▸ **WHAT TO DO**:
In the listing that follows, count each line containing the string "down" and report only the count.

▸ **GIVEN RECORDS**:
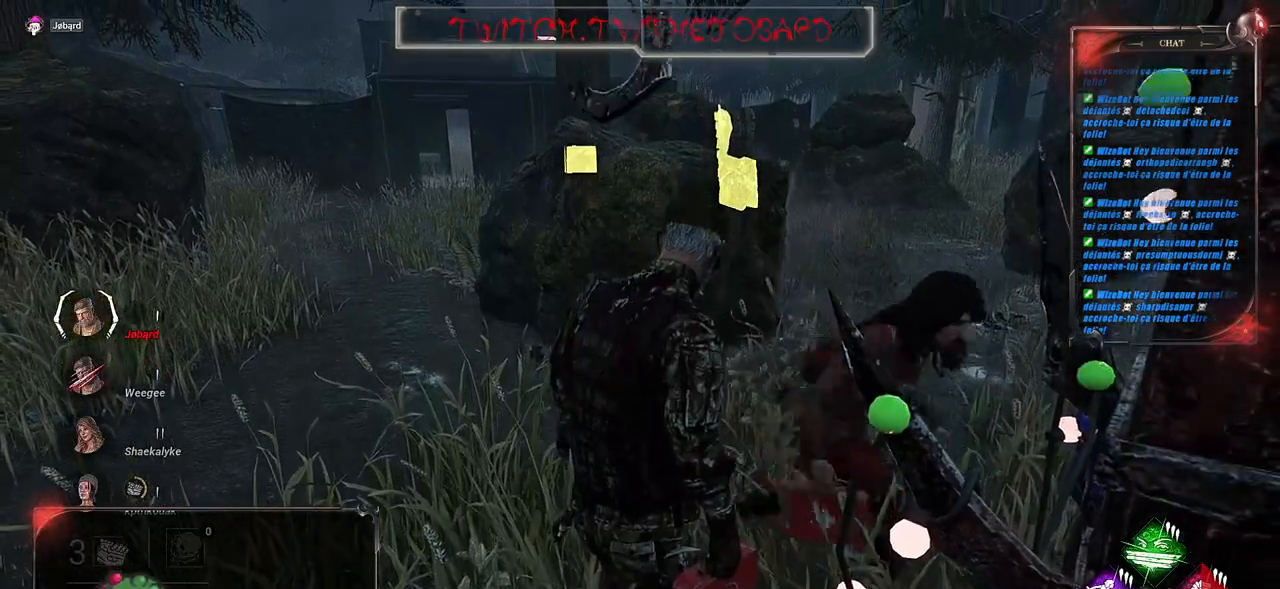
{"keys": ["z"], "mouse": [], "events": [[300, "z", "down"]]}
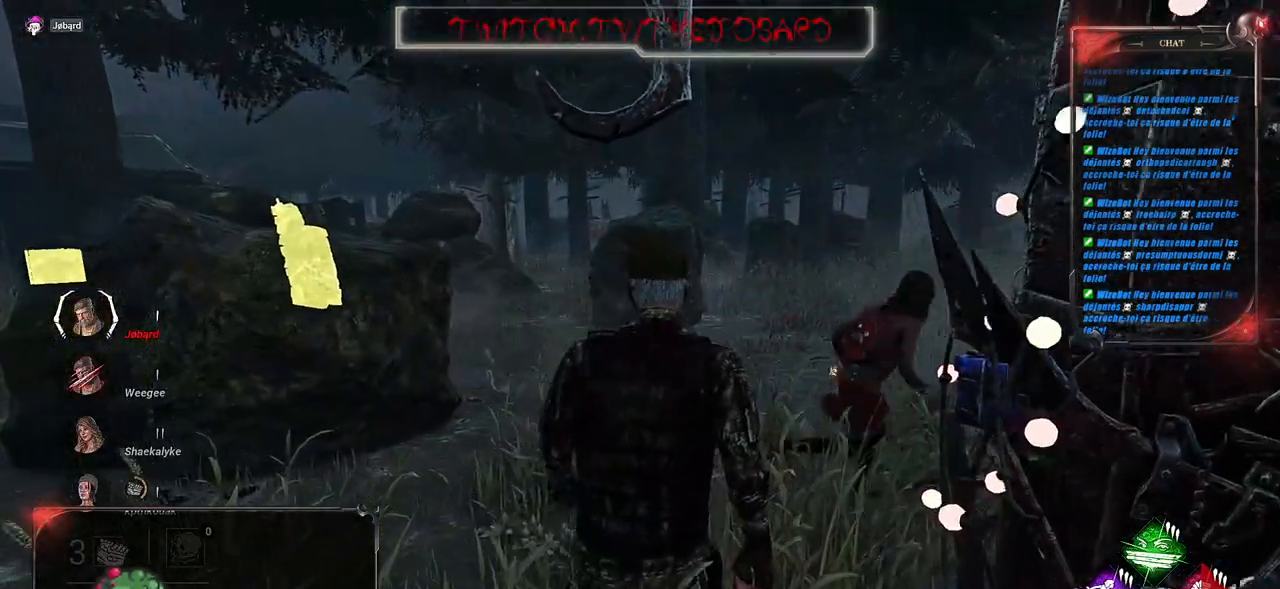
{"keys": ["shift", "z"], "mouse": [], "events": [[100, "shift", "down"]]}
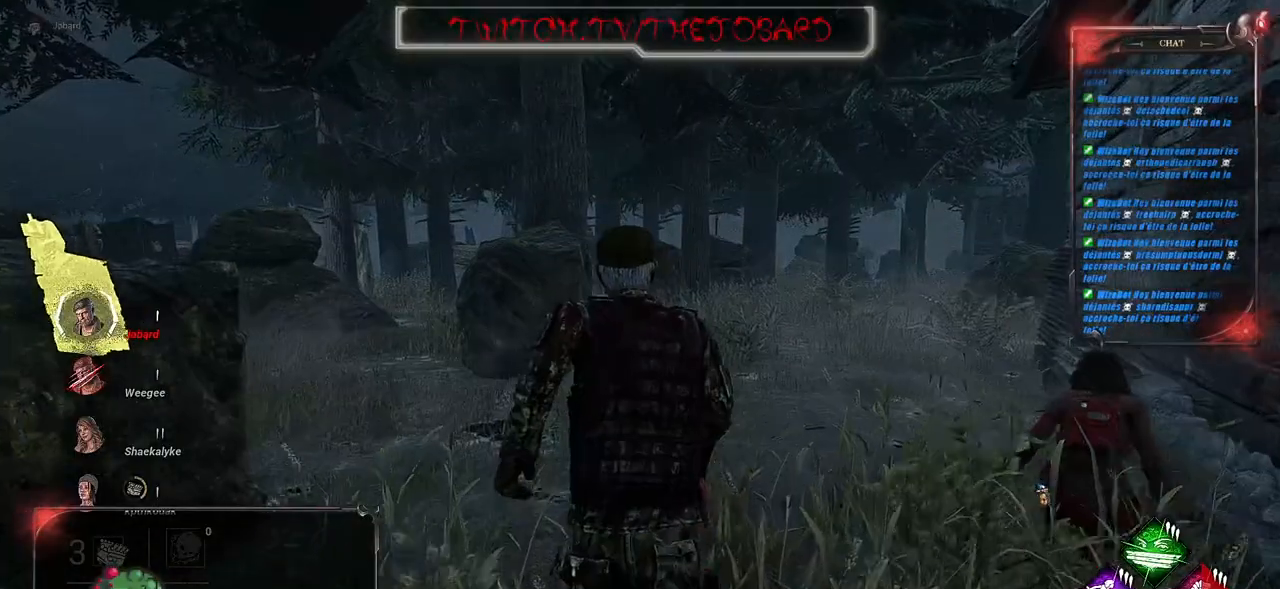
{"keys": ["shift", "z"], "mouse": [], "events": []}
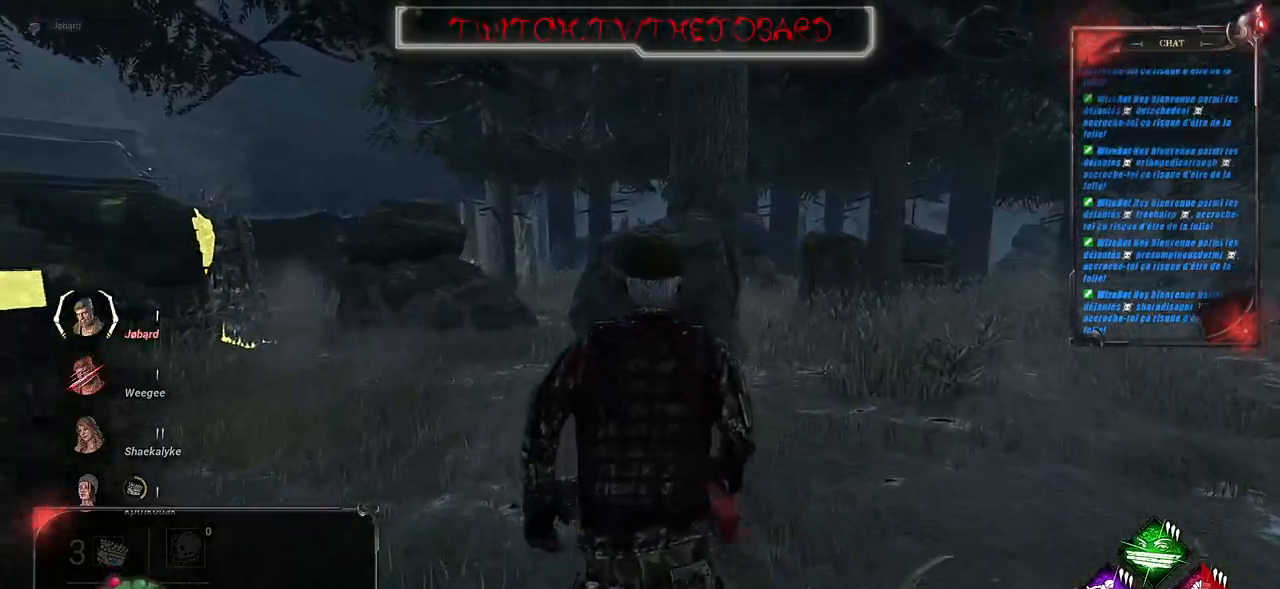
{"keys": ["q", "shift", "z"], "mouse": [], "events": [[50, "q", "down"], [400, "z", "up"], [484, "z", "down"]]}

---

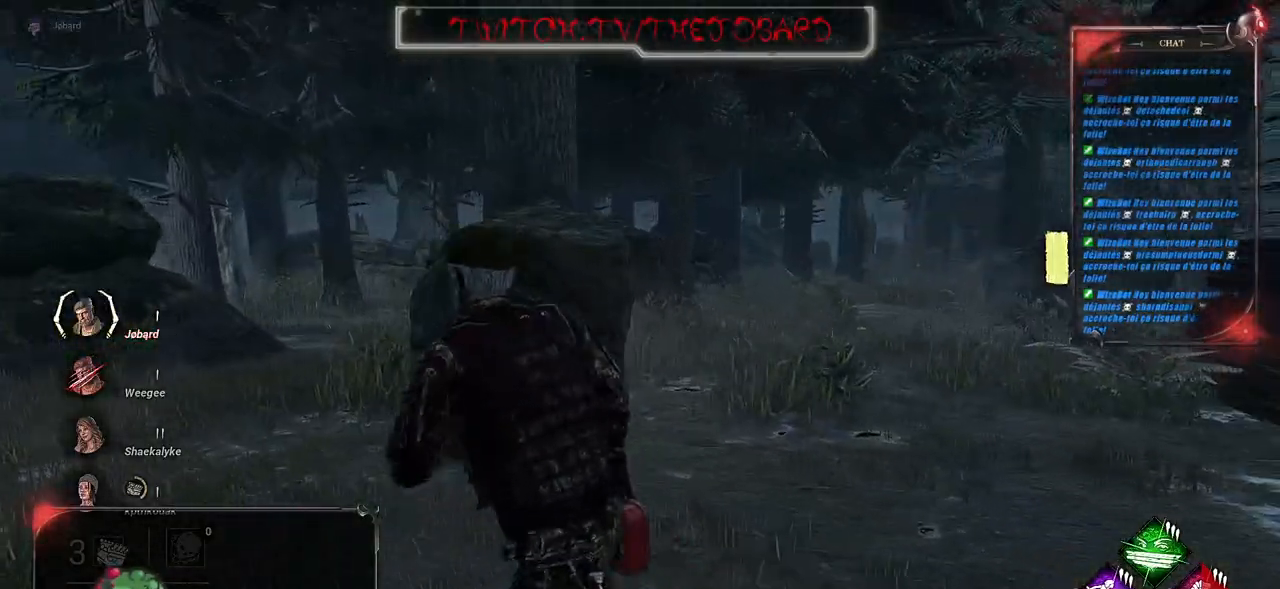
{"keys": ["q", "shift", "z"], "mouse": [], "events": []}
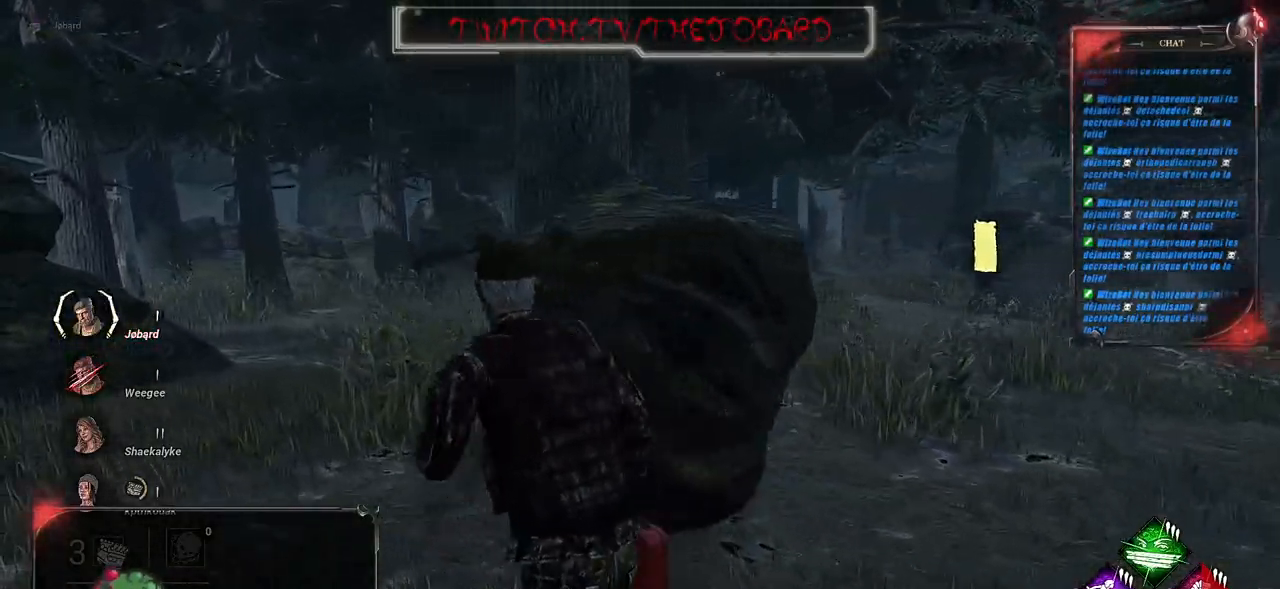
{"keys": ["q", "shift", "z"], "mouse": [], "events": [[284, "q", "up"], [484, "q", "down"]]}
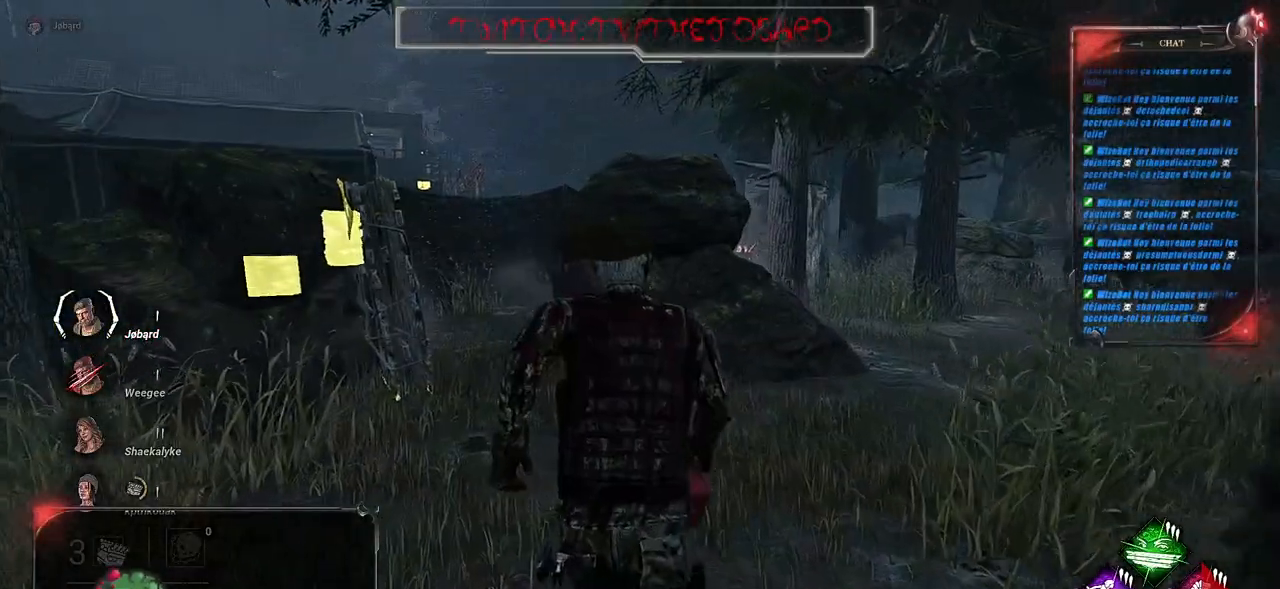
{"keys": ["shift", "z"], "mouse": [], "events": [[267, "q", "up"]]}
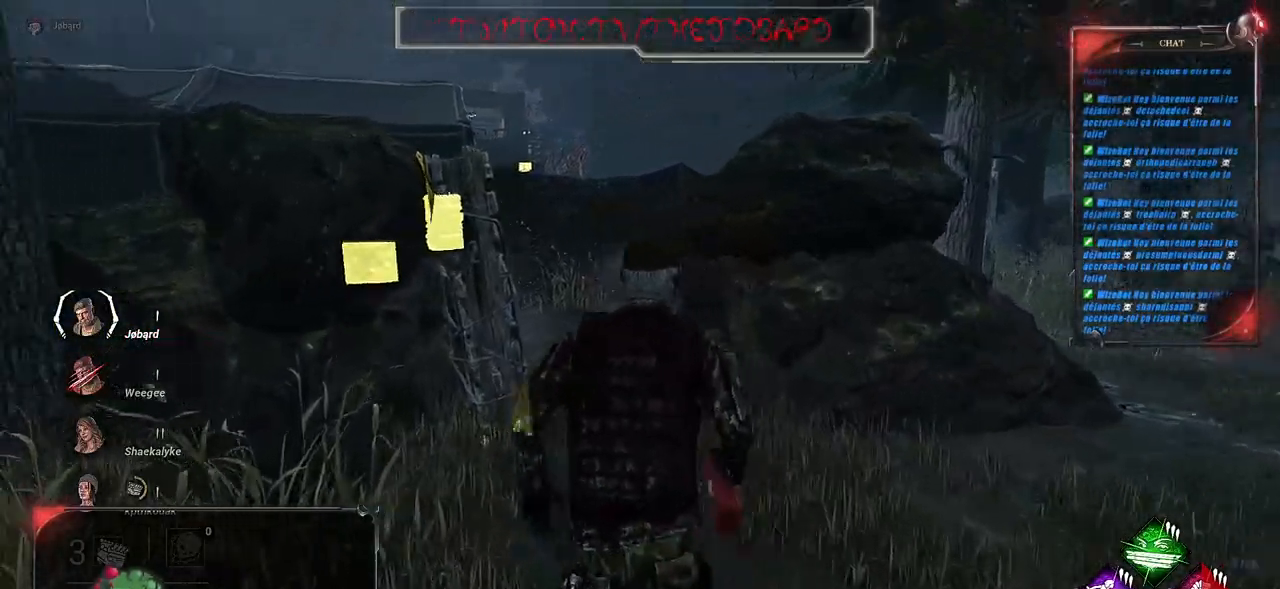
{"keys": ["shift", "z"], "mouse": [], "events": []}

▸ **EXERCISE OUTPUT**:
4